As at the camp on the western edge of Karachi, these people have formed a camp committee. To make their demands heard they marched to the local press club and held a sit-in. And how are such calls for reform and development being met by officials? Dead silence.
The floods inundated an area the size of England, destroyed almost 5 million acres of crops, killed about 1,750 people and left 10 million homeless. Rebuilding is expected to take three to five years. Despite the scale of the damage, the discourse around reconstruction involves very little if any public discussion of how things can be improved; ideas like social justice, land reform, climate adaptation or climate justice are missing. Local left parties are marginalized and hounded by landlord thugs.

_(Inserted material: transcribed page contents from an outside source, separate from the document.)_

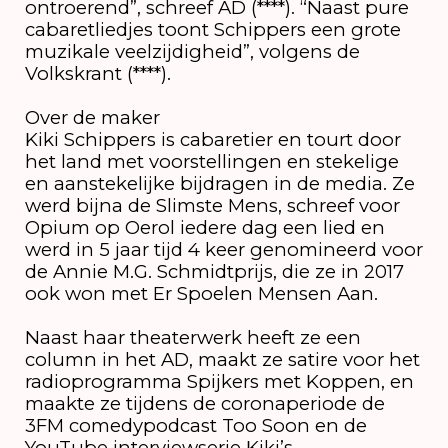
ontroerend”, schreef AD (****). “Naast pure
cabaretliedjes toont Schippers een grote
muzikale veelzijdigheid”, volgens de
Volkskrant (****).
Over de maker
Kiki Schippers is cabaretier en tourt door
het land met voorstellingen en stekelige
en aanstekelijke bijdragen in de media. Ze
werd bijna de Slimste Mens, schreef voor
Opium op Oerol iedere dag een lied en
werd in 5 jaar tijd 4 keer genomineerd voor
de Annie M.G. Schmidtprijs, die ze in 2017
ook won met Er Spoelen Mensen Aan.
Naast haar theaterwerk heeft ze een
column in het AD, maakt ze satire voor het
radioprogramma Spijkers met Koppen, en
maakte ze tijdens de coronaperiode de
3FM comedypodcast Too Soon en de
YouTube interviewserie Kiki’s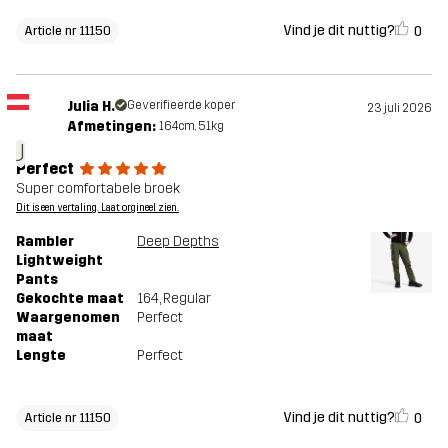
Vind je dit nuttig?
0
Article nr 11150
Julia H.
Geverifieerde koper
23 juli 2026
Afmetingen:
164cm, 51kg
J
Perfect
Super comfortabele broek
Dit is een vertaling. Laat orgineel zien.
Rambler
Deep Depths
Lightweight
Pants
Gekochte maat
164
, Regular
Waargenomen
Perfect
maat
Lengte
Perfect
Vind je dit nuttig?
0
Article nr 11150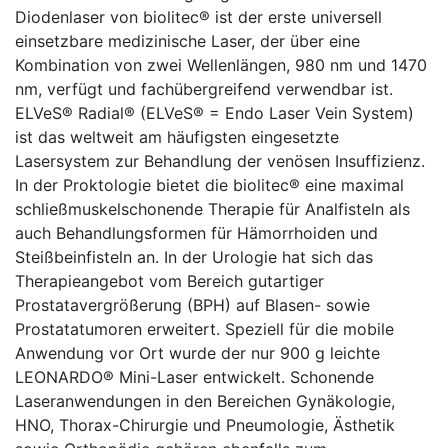
Diodenlaser von biolitec® ist der erste universell
einsetzbare medizinische Laser, der über eine
Kombination von zwei Wellenlängen, 980 nm und 1470
nm, verfügt und fachübergreifend verwendbar ist.
ELVeS® Radial® (ELVeS® = Endo Laser Vein System)
ist das weltweit am häufigsten eingesetzte
Lasersystem zur Behandlung der venösen Insuffizienz.
In der Proktologie bietet die biolitec® eine maximal
schließmuskelschonende Therapie für Analfisteln als
auch Behandlungsformen für Hämorrhoiden und
Steißbeinfisteln an. In der Urologie hat sich das
Therapieangebot vom Bereich gutartiger
Prostatavergrößerung (BPH) auf Blasen- sowie
Prostatatumoren erweitert. Speziell für die mobile
Anwendung vor Ort wurde der nur 900 g leichte
LEONARDO® Mini-Laser entwickelt. Schonende
Laseranwendungen in den Bereichen Gynäkologie,
HNO, Thorax-Chirurgie und Pneumologie, Ästhetik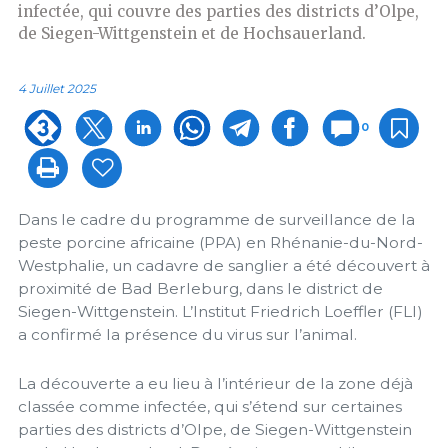
infectée, qui couvre des parties des districts d’Olpe,
de Siegen-Wittgenstein et de Hochsauerland.
4 Juillet 2025
0
Dans le cadre du programme de surveillance de la
peste porcine africaine (PPA) en Rhénanie-du-Nord-
Westphalie, un cadavre de sanglier a été découvert à
proximité de Bad Berleburg, dans le district de
Siegen-Wittgenstein. L’Institut Friedrich Loeffler (FLI)
a confirmé la présence du virus sur l’animal.
La découverte a eu lieu à l’intérieur de la zone déjà
classée comme infectée, qui s’étend sur certaines
parties des districts d’Olpe, de Siegen-Wittgenstein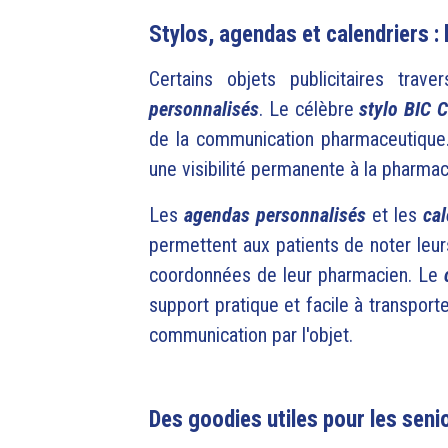
Stylos, agendas et calendriers 
Certains objets publicitaires tr
personnalisés
.
Le célèbre
stylo BIC C
de la communication pharmaceutique. 
une visibilité permanente à la pharmac
Les
agendas personnalisés
et les
cal
permettent aux patients de noter leu
coordonnées de leur pharmacien.
Le
support pratique et facile à transport
communication par l'objet.
Des goodies utiles pour les seni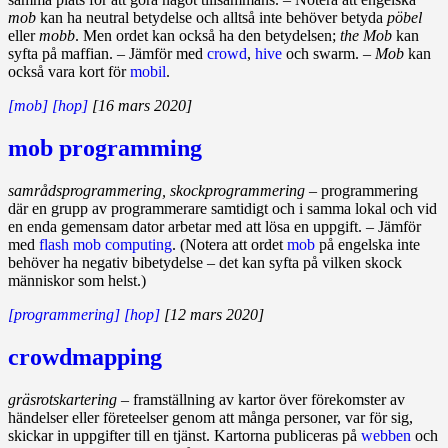
mob
kan ha neutral betydelse och alltså inte behöver betyda
pöbel
eller
mobb
. Men ordet kan också ha den betydelsen;
the Mob
kan
syfta på maffian. – Jämför med
crowd
,
hive
och swarm. –
Mob
kan
också vara kort för
mobil
.
[mob]
[hop]
[16 mars 2020]
mob programming
samrådsprogrammering, skockprogrammering
– programmering
där en grupp av programmerare samtidigt och i samma lokal och vid
en enda gemensam dator arbetar med att lösa en uppgift. – Jämför
med
flash mob computing
. (Notera att ordet
mob
på engelska inte
behöver ha negativ bibetydelse – det kan syfta på vilken skock
människor som helst.)
[programmering]
[hop]
[12 mars 2020]
crowdmapping
gräsrotskartering
– framställning av kartor över förekomster av
händelser eller företeelser genom att många personer, var för sig,
skickar in uppgifter till en tjänst. Kartorna publiceras på
webben
och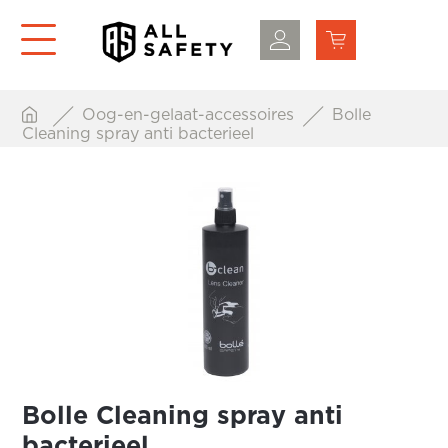
Oog-en-gelaat-accessoires
Bolle
Cleaning spray anti bacterieel
Bolle Cleaning spray anti
bacterieel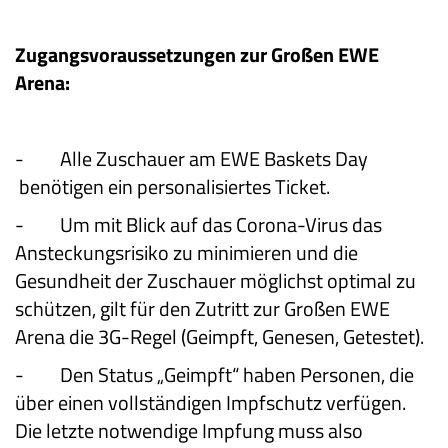
Zugangsvoraussetzungen zur Großen EWE
Arena:
-
Alle Zuschauer am EWE Baskets Day
benötigen ein personalisiertes Ticket.
-
Um mit Blick auf das Corona-Virus das
Ansteckungsrisiko zu minimieren und die
Gesundheit der Zuschauer möglichst optimal zu
schützen, gilt für den Zutritt zur Großen EWE
Arena die 3G-Regel (Geimpft, Genesen, Getestet).
-
Den Status „Geimpft“ haben Personen, die
über einen vollständigen Impfschutz verfügen.
Die letzte notwendige Impfung muss also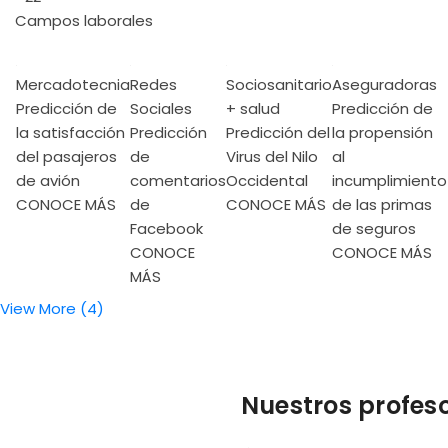
Campos laborales
Mercadotecnia
Redes
Sociosanitario
Aseguradoras
Predicción de
Sociales
+ salud
Predicción de
la satisfacción
Predicción
Predicción del
la propensión
del pasajeros
de
Virus del Nilo
al
de avión
comentarios
Occidental
incumplimiento
CONOCE MÁS
de
CONOCE MÁS
de las primas
Facebook
de seguros
CONOCE
CONOCE MÁS
MÁS
View More (4)
Nuestros profes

The reason for this is simple: landlords have too much power. They control the sale of seed and fertilizer, set the prices of crops, rig local elections, imprison in private jails those who oppose them, use village schools to stable their cattle and generally have their own way regarding the people. Their influence on the government is pervasive at all levels. There has been no pressure for change coming from the US government—which has given Pakistan $18 billion in assistance and payments since 2002. Nor has any come from the international NGOs and the UN—both of which run large aid and development programs here. When I interviewed a spokeswoman for the UN World Food Program, so diligently did she tiptoe around the sensibilities of the Pakistani government that she refused even to use the word “corruption.” Oxfam, on the other hand, has launched an investigation into “financial irregularities” within its own flood-relief work.